_GIVEN INSTRUCTION 1_
Copy out the stretch of the feeder patent excerpt from "Finally, the cam" through "add significant cost.", keeping every word and mark unchanged.
_GIVEN INSTRUCTION 2_
Write the next part of the feeder patent excerpt, picking up right after its final sentence.

_EXTRACT_

2. The solenoid and the pawl of claim 1, further comprising a roller and a wall trap feature in the door that prevents the pawl from moving far enough to disengage from a home position when the door is opened.
4. The solenoid and pawl of claim 3, further comprising a roller and a wall trap feature in the door that prevents the pawl from moving far enough to disengage from a home position when the door is opened.
6. The solenoid and pawl of claim 5, further comprising a roller and a wall trap feature in the door that prevents the pawl from moving far enough to disengage from a home position when the door is opened.

This application claims priority and benefit under 35 U.S.C. 119(e) from U.S. provisional application No. 63/009,416 titled “Door-Mounted Multi-Purpose Feeder,” having a filing date of Apr. 13, 2020.

This invention relates generally to decoupling the control solenoid and the multi-purpose feeder (“MPF”) pick roll clutch pawl in a printer so that the MPF pick roll can be mounted on an outer door.

Typical existing solenoid and pawl clutch arrangements have disadvantages. A dual sector gear clutch, for example, is used on several known printers. In the dual sector gear clutch, a pawl interfaces with a cam on the clutch to hold the clutch in its home position, where it is not driven by its mating gear. When the pawl is momentarily pulled away from the cam by a solenoid, while a driving gear is turning, the clutch makes a single rotation and stops at its home position again. The pawl is typically released by solenoid and returned by a spring.

A spring-loaded lever could be used to lock the pawl or the gear clutch when the door is opened. A feature on a printer would release the lock when the door is closed. Such a design would require additional parts in comparison to a roller lock. Further, a lock that is actuated by a feature on the printer may be prone to manipulation and accidental release by the user and may exert forces on the door that make it more difficult to latch closed.

A solenoid with significantly more pull force and distance could be used to avoid the need for a lever that bidirectionally controls the pawl. Instead, the solenoid could directly push the pawl, and the pawl could have its own spring to return to position. The drawback of such a solenoid is significant added cost.

Finally, the cam on the gears and the pawl could be designed to lock rotation in both directions. However, this arrangement would require a spring to hold the pawl engaged. The solenoid would need to be powerful enough to resist the amount of spring force necessary to dissuade user manipulation, which would add significant cost.

Disclosed is an invention that reduces printer height (and therefore machine cost) by moving the MPF pick system onto the front door. By moving the pick system onto the door, excess space above the toner cartridge is not required for the cartridge to be able to clear the MPF pick module during insertion and extraction.

_PROVIDED DATA_
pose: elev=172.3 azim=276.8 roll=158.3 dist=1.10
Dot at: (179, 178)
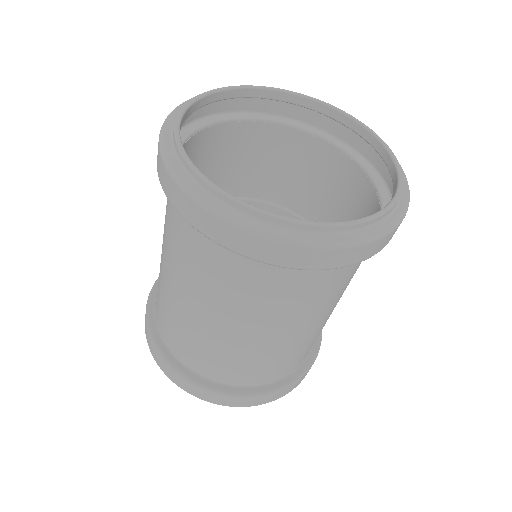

_FINAL RESULT 1_
Finally, the cam on the gears and the pawl could be designed to lock rotation in both directions. However, this arrangement would require a spring to hold the pawl engaged. The solenoid would need to be powerful enough to resist the amount of spring force necessary to dissuade user manipulation, which would add significant cost.

_FINAL RESULT 2_
A further goal of keeping the solenoid that actuates each MPF pick cycle off the door and located on the printer frame. If the solenoid were mounted on the door, the wiring would need to be routed through a hinge, leading to assembly complexity and at least one extra part to shield the cable from the customer. Depending on which side's hinge the cable is routed through, there would either need to be a long covering piece over it or intermediate cable connectors to detach, either of which would add significant cost.

The goal of mounting the MPF pick module on the door must meet several challenges. First, there is significantly more total tolerance in the relative positions of the solenoid and the gear cam due to their mounting on separate printer modules. A higher range of motion of the solenoid to accommodate the tolerance would drive a higher solenoid cost.

Second, the mechanism must be able to re-engage and return to its home position, whether or not the gear clutch is in the home position when the door is closed. Finally, loss of the home position while the door is open should be avoided, because re-homing the MPF pick roll would cause a noisy dry pick or can partially feed the top sheet if any sheets are loaded.

A further advantage of the described invention is that in an S-path printer, a front guide is required above the primary media input tray to turn sheets from an upward direction out of the trays to a rearward direction across the top of the main frame. This guide position shields the paper around where it bends towards the rear of the printer. If there is a jam near the front of the printer, it is difficult for the customer to clear it, because either end of the paper is pointed away from the customer, such that the customer must pull the paper further into the printer or tray cavity. Transferring the MPF pick system onto the door provides an opportunity to resolve this issue.

Having thus described the invention in general terms, reference will now be made to the accompanying drawings, which are not necessarily drawn to scale, and wherein:

FIG. 1 shows a printer with the door open.

FIG. 1A shows a close up of the open door and associated printer mechanisms.

FIG. 1B shows the lever and wall window.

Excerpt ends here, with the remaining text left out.